The Democratic Alliance will submit Parliamentary questions to Defence Minister Angie Motshekga, demanding a full breakdown of the costs, funds raised, and spending of the South African National Defence Force’s (SANDF) latest extravagant Golf Day. This follows mounting concerns over the defence force’s financial mismanagement and systemic failures.
The SANDF’s choice to host this luxury event at Pinnacle Point Golf Course in Mossel Bay on 19 September 2025, under the misleading theme “Swinging for Service, Honour and Hope”, is outrageously tone-deaf. Particularly, it fails to pay medical bills for veterans, settle outstanding DRC deployment allowances, or account for R813 million in missing compensation funds.
While the Department of Defence cannot pay over R1 million in outstanding medical debts to Gariep Medi-Clinic in Kimberley – resulting in severely ill sick military veterans being turned away. It somehow finds the time and money to host yet another golf day, complete with lavish sponsorship tiers, branded giveaways and exclusive dinners at a golf course that is not even remotely close to any of its bases. The irony is sick, Pinnacle Point is not a pinnacle at all; it is geographically isolated, far from SANDF operations and even further from the real needs of the defence force.
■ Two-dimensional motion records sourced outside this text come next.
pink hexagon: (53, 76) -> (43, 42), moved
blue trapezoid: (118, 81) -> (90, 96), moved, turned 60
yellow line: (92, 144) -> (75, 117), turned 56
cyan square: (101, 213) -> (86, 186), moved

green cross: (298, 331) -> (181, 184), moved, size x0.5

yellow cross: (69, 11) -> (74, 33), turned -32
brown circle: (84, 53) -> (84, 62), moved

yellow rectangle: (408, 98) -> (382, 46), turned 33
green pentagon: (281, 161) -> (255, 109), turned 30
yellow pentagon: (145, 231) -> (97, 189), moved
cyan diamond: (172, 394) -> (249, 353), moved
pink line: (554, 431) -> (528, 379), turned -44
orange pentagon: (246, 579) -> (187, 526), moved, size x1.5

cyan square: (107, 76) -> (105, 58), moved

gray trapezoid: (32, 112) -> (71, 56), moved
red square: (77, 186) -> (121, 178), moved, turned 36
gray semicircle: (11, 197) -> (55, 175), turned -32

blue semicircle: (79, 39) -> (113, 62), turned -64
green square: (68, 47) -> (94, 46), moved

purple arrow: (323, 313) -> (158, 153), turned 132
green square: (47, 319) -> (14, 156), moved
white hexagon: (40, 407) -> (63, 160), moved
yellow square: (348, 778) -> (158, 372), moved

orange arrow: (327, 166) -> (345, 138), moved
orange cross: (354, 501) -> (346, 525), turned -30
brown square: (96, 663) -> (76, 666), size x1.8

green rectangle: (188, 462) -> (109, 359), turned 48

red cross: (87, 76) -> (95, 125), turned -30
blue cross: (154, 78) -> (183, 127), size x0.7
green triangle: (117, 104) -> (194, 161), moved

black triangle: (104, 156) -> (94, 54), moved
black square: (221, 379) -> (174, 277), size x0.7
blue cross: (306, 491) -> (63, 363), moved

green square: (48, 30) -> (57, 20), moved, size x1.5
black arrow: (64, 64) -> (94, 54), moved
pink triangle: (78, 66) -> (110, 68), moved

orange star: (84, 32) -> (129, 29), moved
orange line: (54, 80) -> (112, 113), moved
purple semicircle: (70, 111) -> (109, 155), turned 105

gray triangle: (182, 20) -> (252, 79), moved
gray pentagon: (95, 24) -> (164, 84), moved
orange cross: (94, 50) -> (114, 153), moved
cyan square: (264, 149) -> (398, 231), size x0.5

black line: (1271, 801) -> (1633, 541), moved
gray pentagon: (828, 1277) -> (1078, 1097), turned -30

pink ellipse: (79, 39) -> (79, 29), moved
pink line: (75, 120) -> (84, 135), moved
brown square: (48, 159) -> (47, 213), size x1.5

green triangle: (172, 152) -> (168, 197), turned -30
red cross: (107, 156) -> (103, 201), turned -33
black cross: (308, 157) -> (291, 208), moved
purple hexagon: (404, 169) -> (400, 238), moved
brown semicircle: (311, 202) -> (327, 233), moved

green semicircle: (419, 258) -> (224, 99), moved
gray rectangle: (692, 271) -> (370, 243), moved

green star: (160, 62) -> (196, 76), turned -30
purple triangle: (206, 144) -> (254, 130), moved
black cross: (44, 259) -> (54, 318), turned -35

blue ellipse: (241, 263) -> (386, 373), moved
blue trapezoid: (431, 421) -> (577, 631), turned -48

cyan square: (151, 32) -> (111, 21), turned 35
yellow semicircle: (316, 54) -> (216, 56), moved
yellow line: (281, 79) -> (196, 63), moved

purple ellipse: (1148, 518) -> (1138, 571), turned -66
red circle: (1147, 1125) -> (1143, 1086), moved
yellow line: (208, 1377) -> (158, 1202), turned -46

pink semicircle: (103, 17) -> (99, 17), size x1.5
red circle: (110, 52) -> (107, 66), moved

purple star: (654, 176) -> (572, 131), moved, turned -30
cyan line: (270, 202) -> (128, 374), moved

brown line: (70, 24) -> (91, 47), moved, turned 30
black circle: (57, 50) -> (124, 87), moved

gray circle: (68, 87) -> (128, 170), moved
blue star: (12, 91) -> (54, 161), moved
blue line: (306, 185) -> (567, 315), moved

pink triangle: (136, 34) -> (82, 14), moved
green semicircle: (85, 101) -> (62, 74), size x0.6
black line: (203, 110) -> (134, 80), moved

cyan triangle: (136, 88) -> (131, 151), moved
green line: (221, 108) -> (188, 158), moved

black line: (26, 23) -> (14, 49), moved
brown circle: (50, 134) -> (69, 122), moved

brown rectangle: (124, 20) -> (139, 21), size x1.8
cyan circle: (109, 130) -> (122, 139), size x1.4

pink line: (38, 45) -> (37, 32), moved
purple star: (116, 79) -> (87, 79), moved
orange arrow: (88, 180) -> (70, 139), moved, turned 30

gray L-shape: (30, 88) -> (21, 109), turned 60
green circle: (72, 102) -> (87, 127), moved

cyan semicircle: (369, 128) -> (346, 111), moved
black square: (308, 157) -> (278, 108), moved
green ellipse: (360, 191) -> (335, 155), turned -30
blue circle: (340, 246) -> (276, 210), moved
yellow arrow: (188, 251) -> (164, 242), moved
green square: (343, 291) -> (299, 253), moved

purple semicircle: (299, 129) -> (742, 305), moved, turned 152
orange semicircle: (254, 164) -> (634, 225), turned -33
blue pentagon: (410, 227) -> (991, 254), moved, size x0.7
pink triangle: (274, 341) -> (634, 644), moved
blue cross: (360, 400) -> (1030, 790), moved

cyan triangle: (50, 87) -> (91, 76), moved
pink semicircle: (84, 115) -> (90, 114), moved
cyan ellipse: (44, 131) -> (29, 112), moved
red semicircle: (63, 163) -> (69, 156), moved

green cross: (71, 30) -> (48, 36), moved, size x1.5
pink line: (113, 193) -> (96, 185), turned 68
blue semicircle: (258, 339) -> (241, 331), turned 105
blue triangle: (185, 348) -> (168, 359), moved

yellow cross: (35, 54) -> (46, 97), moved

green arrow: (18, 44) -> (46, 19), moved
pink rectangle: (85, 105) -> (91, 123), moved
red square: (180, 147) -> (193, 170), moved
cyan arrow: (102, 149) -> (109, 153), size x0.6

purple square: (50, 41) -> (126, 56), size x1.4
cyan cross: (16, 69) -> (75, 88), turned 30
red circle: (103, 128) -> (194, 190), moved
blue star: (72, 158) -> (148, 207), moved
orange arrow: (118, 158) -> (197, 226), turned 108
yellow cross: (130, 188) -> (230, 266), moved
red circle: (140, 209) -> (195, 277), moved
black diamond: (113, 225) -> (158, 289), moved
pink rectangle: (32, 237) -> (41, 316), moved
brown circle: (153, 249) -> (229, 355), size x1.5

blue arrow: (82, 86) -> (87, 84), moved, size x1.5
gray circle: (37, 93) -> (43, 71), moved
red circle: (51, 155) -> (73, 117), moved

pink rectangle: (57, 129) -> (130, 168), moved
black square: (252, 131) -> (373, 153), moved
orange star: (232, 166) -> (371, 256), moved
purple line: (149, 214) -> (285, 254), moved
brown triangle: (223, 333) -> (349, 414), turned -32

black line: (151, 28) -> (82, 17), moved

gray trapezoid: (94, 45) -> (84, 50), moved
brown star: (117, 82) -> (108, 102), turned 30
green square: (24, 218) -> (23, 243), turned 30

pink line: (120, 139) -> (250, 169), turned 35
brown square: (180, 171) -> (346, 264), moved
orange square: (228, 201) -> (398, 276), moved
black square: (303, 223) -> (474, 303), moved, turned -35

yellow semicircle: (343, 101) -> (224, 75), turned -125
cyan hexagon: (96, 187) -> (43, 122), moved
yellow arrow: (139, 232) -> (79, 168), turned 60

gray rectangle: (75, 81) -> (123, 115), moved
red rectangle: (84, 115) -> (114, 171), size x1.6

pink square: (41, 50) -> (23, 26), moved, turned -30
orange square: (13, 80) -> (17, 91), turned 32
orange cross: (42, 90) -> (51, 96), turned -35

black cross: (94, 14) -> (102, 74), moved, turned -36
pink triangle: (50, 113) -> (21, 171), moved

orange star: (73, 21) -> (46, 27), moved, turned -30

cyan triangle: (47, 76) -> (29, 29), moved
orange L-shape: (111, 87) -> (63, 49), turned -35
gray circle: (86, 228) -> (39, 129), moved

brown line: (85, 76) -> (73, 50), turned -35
The mere logistical, accommodation and travel costs of SANDF top brass, generals and personnel to the event will be enough to cover their Kimberley Medi-Clinic bill or to offer financial support to the families of all 14 fallen soldiers. This while troops who served in the DRC are still pleading for unpaid allowances, even as unions were locked in meetings with the Army this week to try and resolve the matter, which they insist is settled.
The DA calls on the Minister of Defence, Angie Motshekga, to give South Africans a public undertaking that every cent raised will be declared to Parliament.
While the SANDF swings and the Minister swerves, the people who serve are the ones who suffer.